Tencent Music earnings

Tencent Music achieved continued subscriber and profit growth during Q3 2024, per a new earnings report. Photo Credit: TME

Despite suffering another revenue decrease on the non-streaming side, Tencent Music has reported double-digit subscriber and profit growth for 2024’s third quarter.

These and other performance particulars came to light in the Shenzhen-headquartered company’s newly released Q3 earnings report. Previously, 2024’s first and second quarters saw Tencent Music acknowledge year-over-year revenue slips due mainly to declines in the “social entertainment” category, including livestream concerts and more.

Social entertainment’s long-running slide, traceable in part to an operational recalibration enacted following a sweeping regulatory crackdown, continued during 2024’s third quarter. Per Tencent Music, social entertainment mobile MAUs fell 30.2% YoY to 90 million.

Additionally, social entertainment’s monthly average revenue per paying user decreased 24.8% YoY to $8.96 (CNY 64.8), with the category’s paid user count having grown 1.3% YoY to 7.9 million, the report shows. Nevertheless, higher-ups described the WeSing karaoke app’s Q3 revenue (which falls into social entertainment) as “better than expected.”

While the results contributed to an overall Q3 2024 revenue miss for Tencent Music (which operates three distinct streaming services in QQ, Kugou, and Kuwo), an ongoing subscriber-base expansion fueled the initially mentioned profit jump.

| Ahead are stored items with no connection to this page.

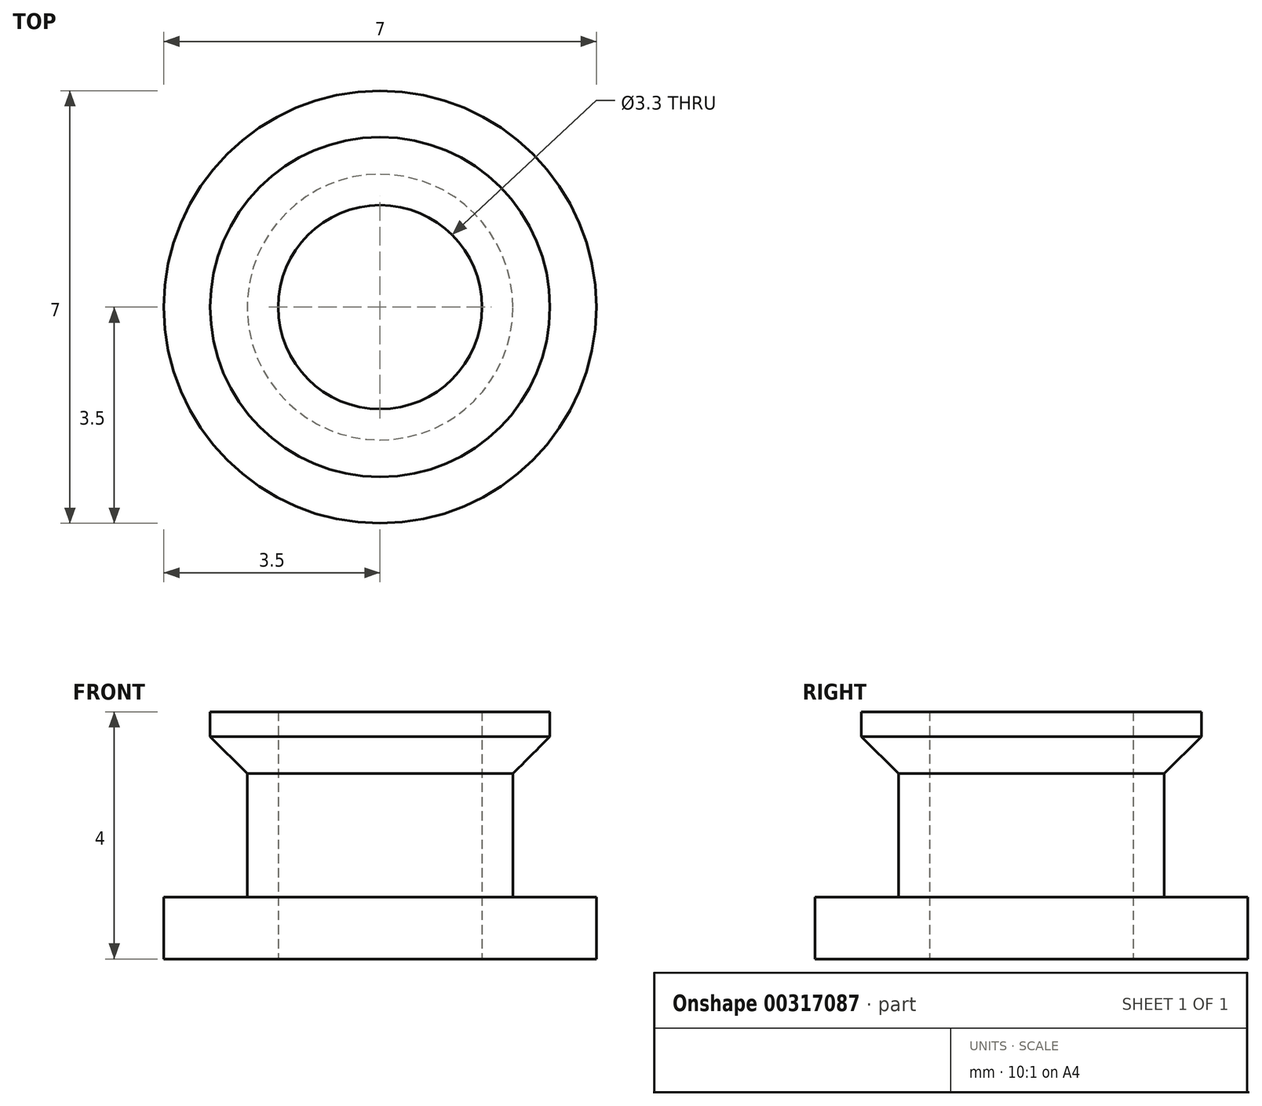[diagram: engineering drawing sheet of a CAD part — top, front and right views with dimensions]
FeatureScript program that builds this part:
annotation { "Feature Type Name" : "Feature", "Feature Type Description" : "" }
export const myFeature = defineFeature(function(context is Context, id is Id, definition is map)
    precondition{}
    {
        {
            var Q0;
            Q0=qCreatedBy(makeId("Top.planeOp"),FACE);
            var sketch = newSketch(context, id + "F0", { "sketchPlane" : qUnion([Q0])});
            skCircle(sketch, "E0", {"center": v(0, 0) * mm, "radius": 1.65 * mm});
            skCircle(sketch, "E1", {"center": v(0, 0) * mm, "radius": 2.15 * mm});
            skCircle(sketch, "E2", {"center": v(0, 0) * mm, "radius": 3.5 * mm});
            skSolve(sketch);
        }
        {
            var Q0;
            Q0=makeQuery(id+"F0.imprint","IMPRINT",FACE,{"disambiguationData":[TD([[makeQuery(id+"F0.imprint","IMPRINT",EDGE,{"derivedFrom":sQuery(id+"F0.wireOp",EDGE,"E0")}),-1.0]])]});
            var Q1;
            Q1=makeQuery(id+"F0.imprint","IMPRINT",FACE,{"disambiguationData":[TD([[makeQuery(id+"F0.imprint","IMPRINT",EDGE,{"derivedFrom":sQuery(id+"F0.wireOp",EDGE,"E1")}),-1.0]])]});
            extrude(context, id + "F1", {"entities" : qUnion([Q0, Q1]), "depth" : 1 * mm});
        }
        {
            var Q0;
            Q0=makeQuery(id+"F1.opExtrude","CAP_FACE",FACE,{"disambiguationData":[OSD([sQuery(id+"F0.wireOp",EDGE,"E0"),sQuery(id+"F0.wireOp",EDGE,"E2")])],"isStart":false});
            var sketch = newSketch(context, id + "F2", { "sketchPlane" : qUnion([Q0])});
            skCircle(sketch, "E3", {"center": v(0, 0) * mm, "radius": 2.15 * mm});
            skSolve(sketch);
        }
        {
            var Q0;
            Q0=makeQuery(id+"F2.imprint","IMPRINT",FACE,{"disambiguationData":[TD([[makeQuery(id+"F2.imprint","IMPRINT",EDGE,{"derivedFrom":sQuery(id+"F2.wireOp",EDGE,"E3")}),1.0]])]});
            extrude(context, id + "F3", {"entities" : qUnion([Q0]), "operationType" : NewBodyOperationType.ADD, "depth" : 2 * mm});
        }
        {
            var Q0;
            Q0=makeQuery(id+"F3.opExtrude","CAP_FACE",FACE,{"disambiguationData":[OSD([sQuery(id+"F0.wireOp",EDGE,"E0"),sQuery(id+"F2.wireOp",EDGE,"E3")])],"isStart":false});
            var sketch = newSketch(context, id + "F4", { "sketchPlane" : qUnion([Q0])});
            skCircle(sketch, "E4", {"center": v(0, 0) * mm, "radius": 2.75 * mm});
            skSolve(sketch);
        }
        {
            var Q0;
            Q0=makeQuery(id+"F4.imprint","IMPRINT",FACE,{"disambiguationData":[TD([[makeQuery(id+"F4.imprint","IMPRINT",EDGE,{"derivedFrom":makeQuery(id+"F3.opExtrude","CAP_EDGE",EDGE,{"disambiguationData":[OSD([sQuery(id+"F2.wireOp",EDGE,"E3")])],"isStart":false})}),1.0]])]});
            var Q1;
            Q1=makeQuery(id+"F4.imprint","IMPRINT",FACE,{"disambiguationData":[TD([[makeQuery(id+"F4.imprint","IMPRINT",EDGE,{"derivedFrom":sQuery(id+"F4.wireOp",EDGE,"E4")}),1.0]])]});
            extrude(context, id + "F5", {"entities" : qUnion([Q0, Q1]), "operationType" : NewBodyOperationType.ADD, "depth" : 1 * mm});
        }
        {
            var Q0;
            Q0=makeQuery(id+"F5.opExtrude","CAP_EDGE",EDGE,{"disambiguationData":[OSD([sQuery(id+"F4.wireOp",EDGE,"E4")])],"isStart":true});
            chamfer(context, id + "F6", {"entities" : qUnion([Q0]), "width" : .6 * mm, "tangentPropagation" : true});
        }
    });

That refers specifically to an even 119 million paid users for Tencent Music during the third quarter, up 15.5% YoY and two million quarterly, with 4.9% YoY growth in monthly average revenue per streaming subscriber at $1.49 (CNY 10.8), the resource shows.

Total revenue from on-demand subscriptions is said to have finished at $530.91 million (CNY 3.84 billion), for a 20.3% YoY boost. Notwithstanding the subscriber positives, however, Tencent Music’s streaming MAUs dipped 3% YoY to 576 million, according to the company.

Taken as a whole, Tencent Music’s Q3 2024 earnings call didn’t deliver any groundbreaking revelations from execs, who reiterated broad objectives of maximizing subscriber growth, enhancing ARPU, and adding fresh features.

Perhaps the most noteworthy of those features center on superfan monetization, now a bigger focus than ever for the wider industry. Tencent Music is rallying around a “Super VIP” (SVIP) package boasting enhanced audio quality and “enriched long-form audio offerings”; this more expensive tier had over 10 million subscribers as of September 30th, per higher-ups.

Roughly half these subs were attached to QQ, with the remaining half coming from Kugou, execs said during the earnings call. Interestingly – and bearing in mind, among other things, Tencent Music’s reach and seemingly strong relationships with leading K-pop playersphysical products like calendars could soon factor into the SVIP plan, according to TME.

At the time of writing, Tencent Music stock (NYSE: TME) was down 9.65% at $10.44 per share – though the price still represents an over 40% increase from mid-November 2023.